Dataset extract section start

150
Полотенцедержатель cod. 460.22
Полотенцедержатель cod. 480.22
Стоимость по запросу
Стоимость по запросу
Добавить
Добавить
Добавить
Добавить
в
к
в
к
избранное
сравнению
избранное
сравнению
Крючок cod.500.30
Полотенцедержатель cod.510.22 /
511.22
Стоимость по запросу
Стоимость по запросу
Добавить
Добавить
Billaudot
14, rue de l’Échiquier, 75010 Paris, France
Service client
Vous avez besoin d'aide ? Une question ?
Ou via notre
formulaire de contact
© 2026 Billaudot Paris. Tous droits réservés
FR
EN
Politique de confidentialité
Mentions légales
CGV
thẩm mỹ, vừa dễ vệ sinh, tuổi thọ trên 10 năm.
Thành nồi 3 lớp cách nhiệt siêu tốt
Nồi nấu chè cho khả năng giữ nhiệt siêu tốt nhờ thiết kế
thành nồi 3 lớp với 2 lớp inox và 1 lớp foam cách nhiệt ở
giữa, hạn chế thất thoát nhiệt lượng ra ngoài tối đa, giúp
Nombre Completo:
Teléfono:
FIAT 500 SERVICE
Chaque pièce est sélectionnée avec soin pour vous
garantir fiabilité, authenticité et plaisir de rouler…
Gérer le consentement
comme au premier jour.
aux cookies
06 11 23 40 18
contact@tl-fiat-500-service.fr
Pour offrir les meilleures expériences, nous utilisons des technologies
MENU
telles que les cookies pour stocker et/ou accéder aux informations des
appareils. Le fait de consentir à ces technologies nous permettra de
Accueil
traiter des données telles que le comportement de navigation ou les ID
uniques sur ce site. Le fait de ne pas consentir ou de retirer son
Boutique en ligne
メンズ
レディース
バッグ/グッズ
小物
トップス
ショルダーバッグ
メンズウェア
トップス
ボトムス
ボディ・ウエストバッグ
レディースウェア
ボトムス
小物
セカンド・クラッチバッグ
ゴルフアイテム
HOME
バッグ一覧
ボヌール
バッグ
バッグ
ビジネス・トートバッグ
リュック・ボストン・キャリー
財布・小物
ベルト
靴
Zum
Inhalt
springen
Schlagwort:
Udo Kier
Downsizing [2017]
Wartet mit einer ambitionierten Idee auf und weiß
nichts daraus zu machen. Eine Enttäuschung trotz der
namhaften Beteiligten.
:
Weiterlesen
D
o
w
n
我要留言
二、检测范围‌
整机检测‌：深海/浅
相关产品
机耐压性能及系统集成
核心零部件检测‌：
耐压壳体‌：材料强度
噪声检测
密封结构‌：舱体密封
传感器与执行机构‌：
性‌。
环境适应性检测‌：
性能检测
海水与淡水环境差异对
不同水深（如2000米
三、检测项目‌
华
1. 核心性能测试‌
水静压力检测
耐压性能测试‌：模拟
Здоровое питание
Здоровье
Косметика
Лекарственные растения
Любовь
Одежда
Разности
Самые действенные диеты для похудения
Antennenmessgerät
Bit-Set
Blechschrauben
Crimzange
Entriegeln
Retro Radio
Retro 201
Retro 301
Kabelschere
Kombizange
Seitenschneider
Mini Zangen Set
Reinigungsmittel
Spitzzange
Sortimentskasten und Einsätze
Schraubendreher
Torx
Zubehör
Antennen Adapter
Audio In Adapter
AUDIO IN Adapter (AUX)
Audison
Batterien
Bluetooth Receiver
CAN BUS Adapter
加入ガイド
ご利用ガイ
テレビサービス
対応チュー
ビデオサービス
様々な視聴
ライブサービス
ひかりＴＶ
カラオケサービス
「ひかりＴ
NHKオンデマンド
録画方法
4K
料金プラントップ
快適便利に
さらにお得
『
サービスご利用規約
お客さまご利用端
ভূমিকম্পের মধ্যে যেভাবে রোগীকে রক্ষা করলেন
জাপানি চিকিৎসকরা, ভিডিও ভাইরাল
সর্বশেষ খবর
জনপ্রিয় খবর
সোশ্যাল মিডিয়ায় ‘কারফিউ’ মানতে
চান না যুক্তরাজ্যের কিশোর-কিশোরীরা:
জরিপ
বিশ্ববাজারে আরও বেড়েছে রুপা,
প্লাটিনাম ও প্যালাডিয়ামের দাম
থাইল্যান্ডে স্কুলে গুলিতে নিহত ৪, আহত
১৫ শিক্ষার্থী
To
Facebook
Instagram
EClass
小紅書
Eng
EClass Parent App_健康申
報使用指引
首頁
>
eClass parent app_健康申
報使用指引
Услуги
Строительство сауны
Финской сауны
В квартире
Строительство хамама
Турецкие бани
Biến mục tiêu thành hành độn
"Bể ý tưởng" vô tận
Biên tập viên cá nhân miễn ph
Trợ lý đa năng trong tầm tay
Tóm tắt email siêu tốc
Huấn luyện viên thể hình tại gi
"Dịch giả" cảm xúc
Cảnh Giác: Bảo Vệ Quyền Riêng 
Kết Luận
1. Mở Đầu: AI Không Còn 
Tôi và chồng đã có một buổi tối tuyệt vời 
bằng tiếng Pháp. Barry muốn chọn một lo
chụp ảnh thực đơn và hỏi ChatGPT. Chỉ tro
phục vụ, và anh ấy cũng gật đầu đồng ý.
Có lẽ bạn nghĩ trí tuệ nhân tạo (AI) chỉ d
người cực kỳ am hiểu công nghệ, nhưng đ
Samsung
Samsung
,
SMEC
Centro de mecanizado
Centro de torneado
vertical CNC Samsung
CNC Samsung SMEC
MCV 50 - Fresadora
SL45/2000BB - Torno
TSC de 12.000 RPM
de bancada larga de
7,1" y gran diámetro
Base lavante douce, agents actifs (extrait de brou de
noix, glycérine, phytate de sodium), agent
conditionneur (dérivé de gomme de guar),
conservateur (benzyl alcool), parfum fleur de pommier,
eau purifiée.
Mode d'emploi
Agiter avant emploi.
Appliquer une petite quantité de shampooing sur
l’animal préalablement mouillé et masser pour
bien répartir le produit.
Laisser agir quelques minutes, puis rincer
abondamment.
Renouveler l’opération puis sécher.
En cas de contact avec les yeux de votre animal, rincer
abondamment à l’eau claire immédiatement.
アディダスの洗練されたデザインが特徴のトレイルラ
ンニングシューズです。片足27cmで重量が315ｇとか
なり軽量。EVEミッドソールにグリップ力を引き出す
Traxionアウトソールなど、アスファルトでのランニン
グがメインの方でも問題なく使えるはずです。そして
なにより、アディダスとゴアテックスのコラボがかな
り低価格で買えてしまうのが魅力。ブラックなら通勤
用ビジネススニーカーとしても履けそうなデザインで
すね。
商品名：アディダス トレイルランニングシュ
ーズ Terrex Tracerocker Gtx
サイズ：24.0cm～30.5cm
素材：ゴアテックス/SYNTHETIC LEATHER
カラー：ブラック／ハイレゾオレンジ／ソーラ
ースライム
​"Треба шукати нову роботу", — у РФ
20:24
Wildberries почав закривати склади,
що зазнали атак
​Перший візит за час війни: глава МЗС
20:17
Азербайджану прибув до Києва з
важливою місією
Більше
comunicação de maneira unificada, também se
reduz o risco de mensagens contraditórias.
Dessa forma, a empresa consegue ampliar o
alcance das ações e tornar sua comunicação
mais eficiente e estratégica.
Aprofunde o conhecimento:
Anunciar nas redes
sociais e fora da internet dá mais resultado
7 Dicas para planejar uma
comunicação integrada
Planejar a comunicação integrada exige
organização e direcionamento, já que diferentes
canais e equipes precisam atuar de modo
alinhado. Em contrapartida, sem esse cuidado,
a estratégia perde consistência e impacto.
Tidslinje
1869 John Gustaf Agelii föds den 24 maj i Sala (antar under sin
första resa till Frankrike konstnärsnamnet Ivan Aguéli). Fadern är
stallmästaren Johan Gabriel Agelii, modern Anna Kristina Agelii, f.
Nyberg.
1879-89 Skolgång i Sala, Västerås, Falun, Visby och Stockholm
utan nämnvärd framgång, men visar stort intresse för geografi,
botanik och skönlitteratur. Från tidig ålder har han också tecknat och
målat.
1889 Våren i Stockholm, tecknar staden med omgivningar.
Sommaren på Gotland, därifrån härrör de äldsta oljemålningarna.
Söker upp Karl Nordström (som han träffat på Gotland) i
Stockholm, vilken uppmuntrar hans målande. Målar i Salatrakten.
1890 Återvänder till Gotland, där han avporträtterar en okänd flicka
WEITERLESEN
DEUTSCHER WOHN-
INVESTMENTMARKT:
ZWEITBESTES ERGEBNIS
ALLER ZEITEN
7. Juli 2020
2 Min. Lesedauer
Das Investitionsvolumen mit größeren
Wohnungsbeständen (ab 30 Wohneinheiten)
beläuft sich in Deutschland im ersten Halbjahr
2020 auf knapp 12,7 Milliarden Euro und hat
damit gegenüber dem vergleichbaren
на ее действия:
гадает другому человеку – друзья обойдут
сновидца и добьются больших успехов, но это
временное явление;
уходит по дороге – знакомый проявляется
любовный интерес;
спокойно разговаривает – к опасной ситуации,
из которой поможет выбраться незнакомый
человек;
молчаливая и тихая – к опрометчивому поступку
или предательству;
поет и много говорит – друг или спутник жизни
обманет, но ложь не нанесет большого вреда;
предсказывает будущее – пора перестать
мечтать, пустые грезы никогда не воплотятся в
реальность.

Dataset extract section end

> [What you need to do]: Pull out every line above that contains the string "telles". Matching is case-sensitive.

> [Task solution]:
telles que les cookies pour stocker et/ou accéder aux informations des
traiter des données telles que le comportement de navigation ou les ID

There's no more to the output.